I certainly did not say that there were NO HOMELESS people! There are probably many unrelated reasons why the problem became so visible in the early '80s-but I can’t fail to remember a 60 Minutes show from the late 80’s-showing ACLU lawyers “interviewing” a severelt scizophrenic woman in a NYC subway station-advising her of her right to avoid treatment/commitment to a hospital. BEAUTIFUL: these two creeps probably felt good that they enabled a hopelessly demented poor soul to freeze to death!

This is like one of the first questions I asked here many moons back. In general it was more like, if the economy is doing so well, why aren’t people giving better stuff to thrift shops?

Anyway, an economy that is doing well means higher home prices. A lot higher. Is that a better clue? Except for Reagan closing mental hospitals & letting the inmates loose, thats an important reason.

Sorry, kelly. When you said,

I clearly misinterpreted you. My apologies. :wink:

The question is, why do we expect ‘the economy’ to have the same effect on everyone?

I know, I know: this is a holdover from the Great Depression through about 1980, when that was pretty much the case. Since then, ‘the economy’ doing well has primarily translated into gains for the most affluent 10-20%.

A case in point: adjusted for inflation, the median U.S. family income in 1997 finally* caught up with where it had been in 1989 - after 5 or 6 years of economic expansion. meanwhile, adjusted for inflation, the average Fortune 500 CEO’s compensation package (including those all-important stock options) is several multiples *of what it was in 1989.

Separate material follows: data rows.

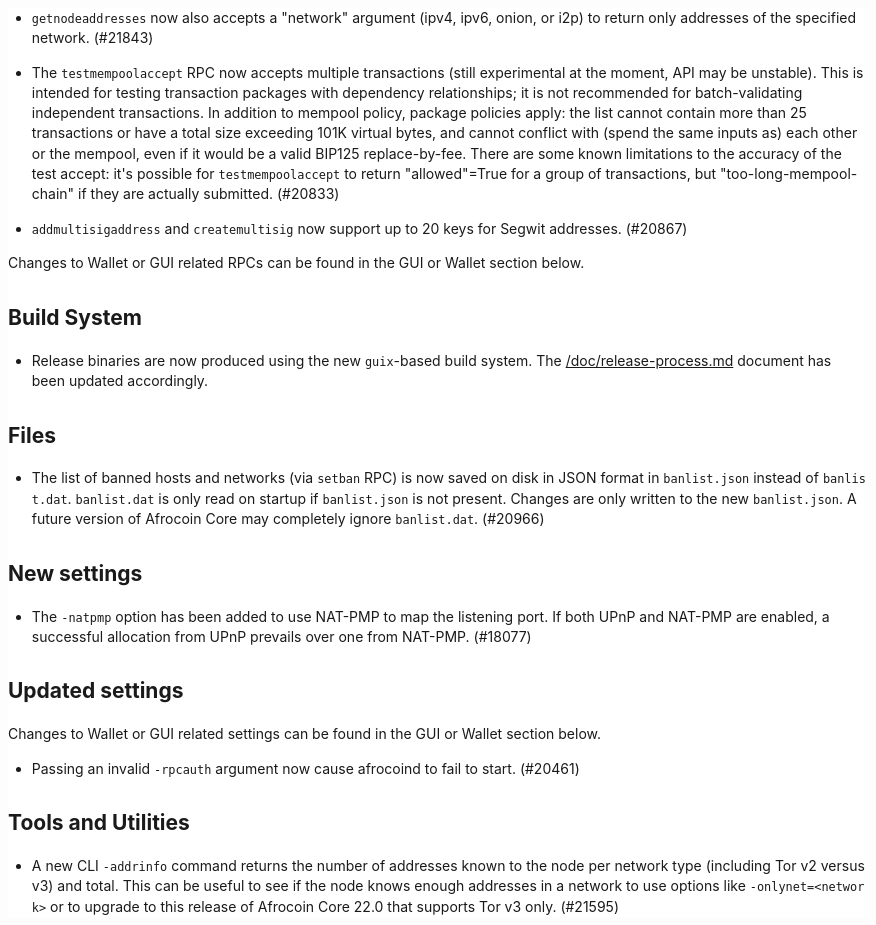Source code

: - `getnodeaddresses` now also accepts a "network" argument (ipv4, ipv6, onion,
  or i2p) to return only addresses of the specified network.  (#21843)

- The `testmempoolaccept` RPC now accepts multiple transactions (still experimental at the moment,
  API may be unstable). This is intended for testing transaction packages with dependency
  relationships; it is not recommended for batch-validating independent transactions. In addition to
  mempool policy, package policies apply: the list cannot contain more than 25 transactions or have a
  total size exceeding 101K virtual bytes, and cannot conflict with (spend the same inputs as) each other or
  the mempool, even if it would be a valid BIP125 replace-by-fee. There are some known limitations to
  the accuracy of the test accept: it's possible for `testmempoolaccept` to return "allowed"=True for a
  group of transactions, but "too-long-mempool-chain" if they are actually submitted. (#20833)

- `addmultisigaddress` and `createmultisig` now support up to 20 keys for
  Segwit addresses. (#20867)

Changes to Wallet or GUI related RPCs can be found in the GUI or Wallet section below.

Build System
------------

- Release binaries are now produced using the new `guix`-based build system.
  The [/doc/release-process.md](/doc/release-process.md) document has been updated accordingly.

Files
-----

- The list of banned hosts and networks (via `setban` RPC) is now saved on disk
  in JSON format in `banlist.json` instead of `banlist.dat`. `banlist.dat` is
  only read on startup if `banlist.json` is not present. Changes are only written to the new
  `banlist.json`. A future version of Afrocoin Core may completely ignore
  `banlist.dat`. (#20966)

New settings
------------

- The `-natpmp` option has been added to use NAT-PMP to map the listening port.
  If both UPnP and NAT-PMP are enabled, a successful allocation from UPnP
  prevails over one from NAT-PMP. (#18077)

Updated settings
----------------

Changes to Wallet or GUI related settings can be found in the GUI or Wallet section below.

- Passing an invalid `-rpcauth` argument now cause afrocoind to fail to start.  (#20461)

Tools and Utilities
-------------------

- A new CLI `-addrinfo` command returns the number of addresses known to the
  node per network type (including Tor v2 versus v3) and total. This can be
  useful to see if the node knows enough addresses in a network to use options
  like `-onlynet=<network>` or to upgrade to this release of Afrocoin Core 22.0
  that supports Tor v3 only.  (#21595)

Jim Hightower says we need a Doug Jones Index to complement the ubiquitous Dow Jones, the idea being that we need a better measure of how the changes in the economy affect the average person. If we had such an index, and it were covered the way we follow the Dow…forget it. We’d need the Infinite Improbablility Drive to get to that alternate universe.

astorian wrote:

Personal nitpick: Alar is not, and never has been, a “problem”. See, for example, the admittedly biased report at http://www.acsh.org/publications/reports/alar_0299.html .


Quick-N-Dirty Aviation: Trading altitude for airspeed since 1992.

I’m still shaking my head over this comment:

I don’t mean to be flogging a dead horse, but go see the movie “The Insider” or read any newspaper review of the movie.


La franchise ne consiste pas à dire tout ce que l’on pense, mais à penser tout ce que l’on dit.